В ходе дальнейших встреч с мигрантками история их жизни уже несколько меняется. Воспоминания о жизни дома смягчаются, они уже не полны прежнего драматизма. Нарративы о жизни в Петербурге разворачиваются более широко, даже истории легализации уже не звучат столь невнятно и таинственно. При этом тема поиска партнера в миграции начинает доминировать. Моя вторая встреча с Зебунисо, о которой я писала выше, фактически полностью была посвящена рассказу о смене партнеров и опыте жизни с разными мужчинами в Петербурге. Изобилие любовных историй и в то же время избегание имен запутали меня окончательно. В данном случае женщины, с одной стороны, говорят об одиночестве и о желании устроить свою жизнь «по-прежнему». Мехрафруз (мигрантка из Таджикистана, 32 года, разведена, двое детей живут в семье мужа) говорила мне: «Как я устала работать! Как я хочу наладить свою жизнь… Встретить мужчину и уже больше не работать. Заниматься только домом». Здесь речь идет именно о восстановлении прежнего социального порядка, как это «принято дома». С другой стороны, сами рассказы о поиске партнера демонстрируют активность субъекта. Женщины позиционируют себя в качестве тех, кто сам ищет, выбирает, принимает решение, что, по словам тех же информанток, практически невозможно дома.

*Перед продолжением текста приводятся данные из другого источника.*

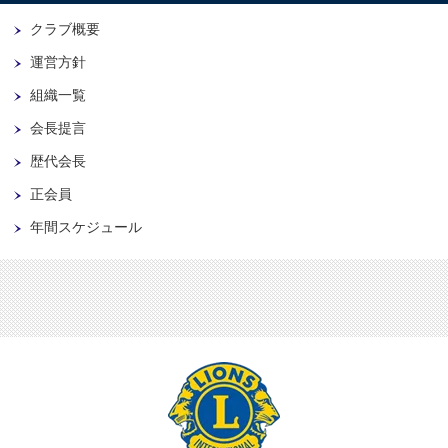
クラブ概要
運営方針
組織一覧
会長提言
歴代会長
正会員
年間スケジュール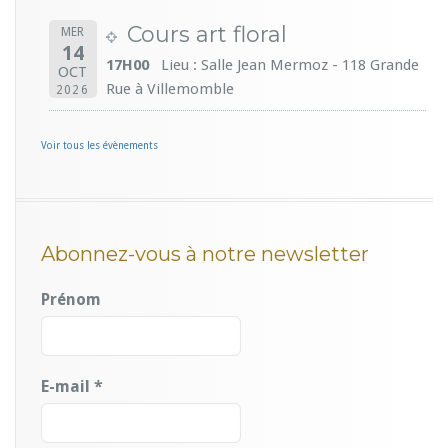
Cours art floral
MER
14
17H00
Lieu : Salle Jean Mermoz - 118 Grande
OCT
Rue à Villemomble
2026
Voir tous les évènements
Abonnez-vous à notre newsletter
Prénom
E-mail
*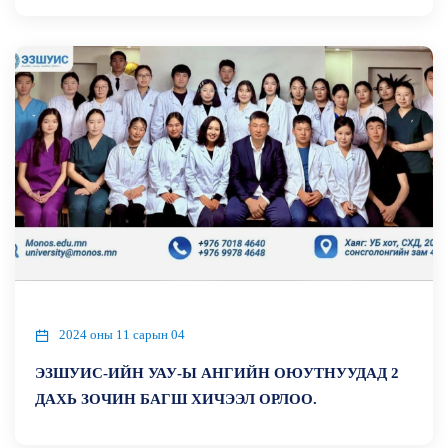
2024 оны 11 сарын 04
ЭЗШУИС-ИЙН УАУ-Ы АНГИЙН ОЮУТНУУДАД 2
ДАХЬ ЗОЧИН БАГШ ХИЧЭЭЛ ОРЛОО.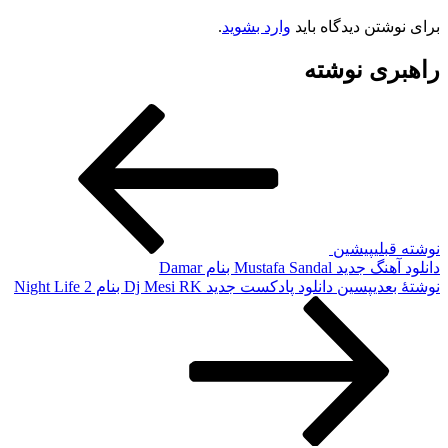
برای نوشتن دیدگاه باید
وارد بشوید
.
راهبری نوشته
نوشته قبلی
پیشین
دانلود آهنگ جدید Mustafa Sandal بنام Damar
نوشته‌ٔ بعدی
پسین
دانلود پادکست جدید Dj Mesi RK بنام Night Life 2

Анализ различных версий биографий, меняющихся с течением времени, за двухлетний период общения со мной, демонстрирует движение к эмансипации105, формированию субъектности. В последние наши встречи представление о себе как о жертве у женщин-мигранток практически уходит. Эмансипация происходит не только в приватной сфере, у женщин формируется и правовая субъектность. Так, Нодира (мигрантка из Узбекистана, 40 лет, не замужем, в Петербурге живет вместе с партнером и его женой) за время нашего знакомства значительно поменяла нарративы о ксенофобии со стороны местного населения. Если раньше факты проявления нетерпимости по отношению к себе Нодира или замалчивала, или представляла как случайные, например как индивидуальное проявление невежливости, или же трактовала как собственную вину («Я, наверное, слишком громко по телефону говорила, помешала»), то теперь ситуация изменилась. Нодира подробно рассказывает о конфликтных ситуациях и о фактах нарушения своих прав, называя индивидуальные проявления нетерпимости фашизмом, а нарушение прав – дискриминацией.